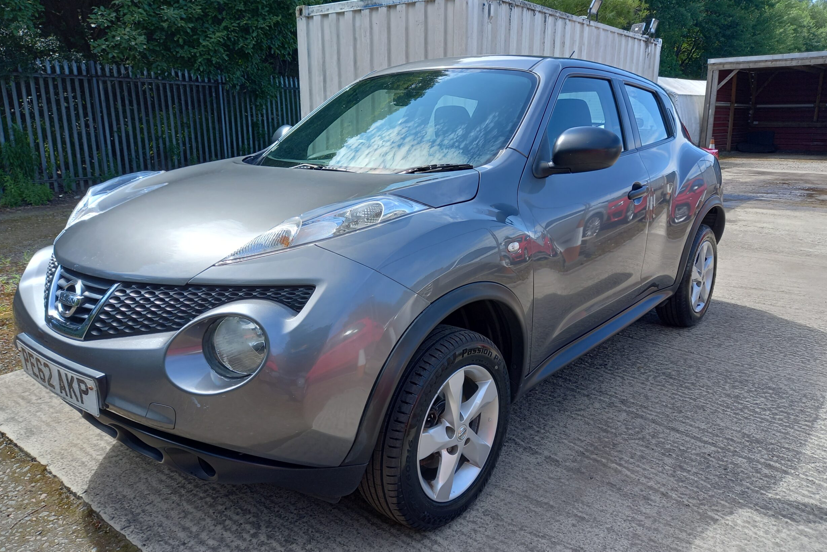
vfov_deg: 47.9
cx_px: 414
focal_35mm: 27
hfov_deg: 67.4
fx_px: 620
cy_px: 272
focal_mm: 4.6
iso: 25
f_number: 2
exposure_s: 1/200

...

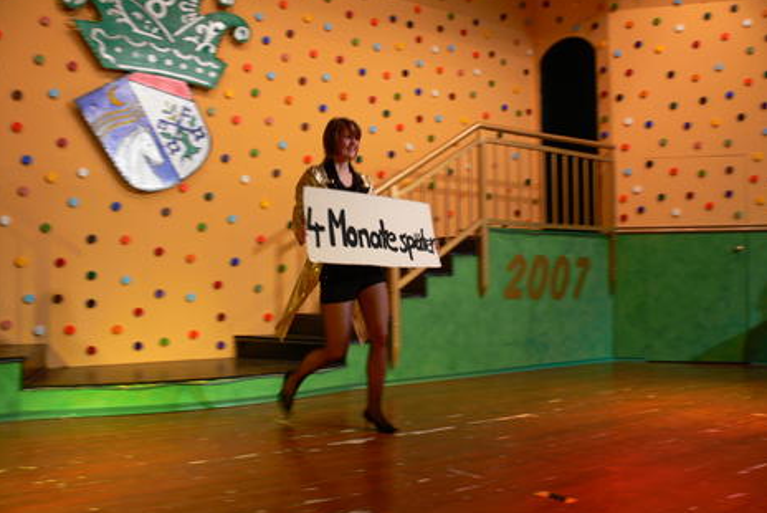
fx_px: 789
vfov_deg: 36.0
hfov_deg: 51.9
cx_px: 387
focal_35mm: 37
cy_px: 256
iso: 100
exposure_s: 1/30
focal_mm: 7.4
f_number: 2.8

---

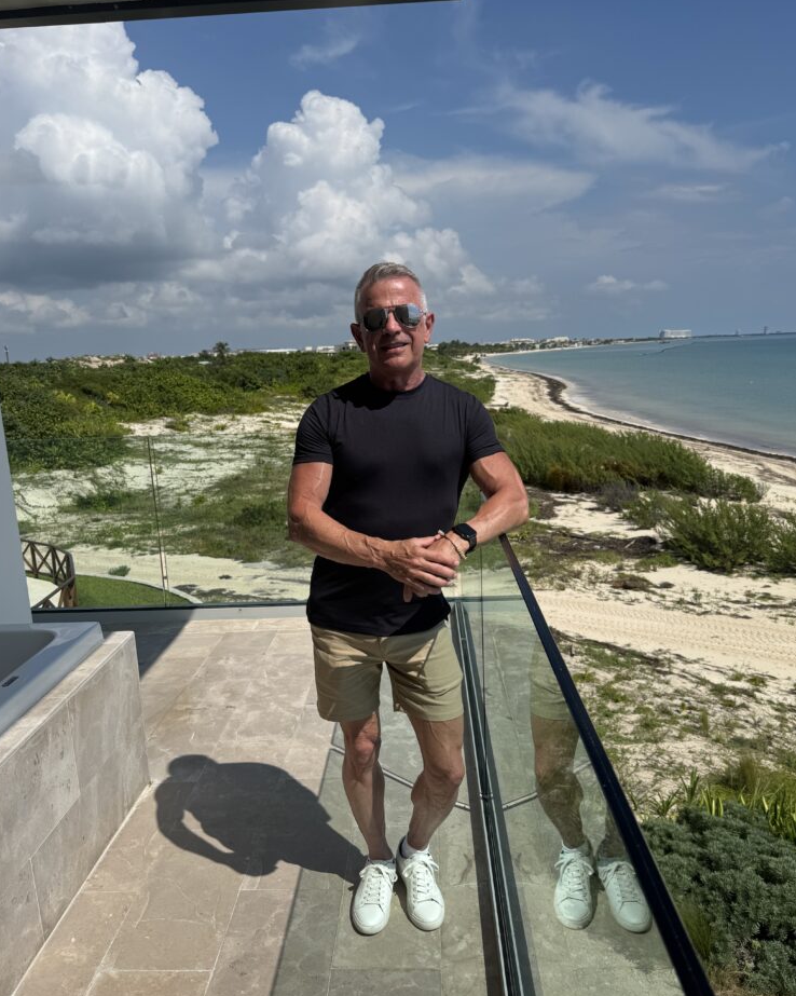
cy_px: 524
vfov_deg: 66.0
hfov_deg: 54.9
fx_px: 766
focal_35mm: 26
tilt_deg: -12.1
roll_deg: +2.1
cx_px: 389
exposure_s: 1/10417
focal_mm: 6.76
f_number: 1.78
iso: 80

What the task asks: Looking at the entries above, can you reproduce exactly the lines from the one that holds "vfov_deg: 47.9" through the one that holds "exposure_s: 1/200", and only those?

Response for this exercise:
vfov_deg: 47.9
cx_px: 414
focal_35mm: 27
hfov_deg: 67.4
fx_px: 620
cy_px: 272
focal_mm: 4.6
iso: 25
f_number: 2
exposure_s: 1/200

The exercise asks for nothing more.